## REQUIRED WORK:
Your task is to find every line of the data that holds the string "object" and copy it.

## SUPPLIED ENTRIES:
※

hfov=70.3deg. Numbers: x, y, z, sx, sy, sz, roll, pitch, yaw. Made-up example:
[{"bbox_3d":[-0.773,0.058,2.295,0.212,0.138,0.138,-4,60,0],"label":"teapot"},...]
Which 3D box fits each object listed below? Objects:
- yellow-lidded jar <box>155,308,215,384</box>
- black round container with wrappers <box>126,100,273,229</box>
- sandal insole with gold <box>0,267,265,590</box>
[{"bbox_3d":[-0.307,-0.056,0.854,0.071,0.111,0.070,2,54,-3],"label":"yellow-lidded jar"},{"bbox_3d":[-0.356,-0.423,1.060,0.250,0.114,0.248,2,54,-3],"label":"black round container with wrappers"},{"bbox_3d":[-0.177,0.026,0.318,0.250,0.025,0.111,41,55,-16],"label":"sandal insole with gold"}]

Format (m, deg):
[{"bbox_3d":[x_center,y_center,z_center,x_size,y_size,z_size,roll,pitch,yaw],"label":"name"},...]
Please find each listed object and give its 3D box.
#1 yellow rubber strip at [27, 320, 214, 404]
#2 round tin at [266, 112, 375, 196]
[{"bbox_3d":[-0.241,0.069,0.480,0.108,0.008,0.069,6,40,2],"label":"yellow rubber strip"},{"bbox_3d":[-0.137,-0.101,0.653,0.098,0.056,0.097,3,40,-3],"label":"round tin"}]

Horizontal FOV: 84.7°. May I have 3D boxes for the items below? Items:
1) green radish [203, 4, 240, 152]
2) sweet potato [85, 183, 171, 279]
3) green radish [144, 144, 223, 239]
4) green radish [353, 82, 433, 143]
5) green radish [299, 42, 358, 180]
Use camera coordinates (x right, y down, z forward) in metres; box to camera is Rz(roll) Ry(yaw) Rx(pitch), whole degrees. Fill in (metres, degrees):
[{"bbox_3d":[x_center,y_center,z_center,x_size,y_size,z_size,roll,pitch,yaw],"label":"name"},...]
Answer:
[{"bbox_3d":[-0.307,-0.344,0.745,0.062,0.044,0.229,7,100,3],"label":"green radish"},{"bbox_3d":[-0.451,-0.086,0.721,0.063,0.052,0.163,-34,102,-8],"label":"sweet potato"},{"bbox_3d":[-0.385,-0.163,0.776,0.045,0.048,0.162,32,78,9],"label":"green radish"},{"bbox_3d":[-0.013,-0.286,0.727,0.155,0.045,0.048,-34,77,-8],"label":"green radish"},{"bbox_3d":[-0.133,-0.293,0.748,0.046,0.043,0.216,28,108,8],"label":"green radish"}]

※

## RESULT FOR THIS TASK:
Which 3D box fits each object listed below? Objects:
Please find each listed object and give its 3D box.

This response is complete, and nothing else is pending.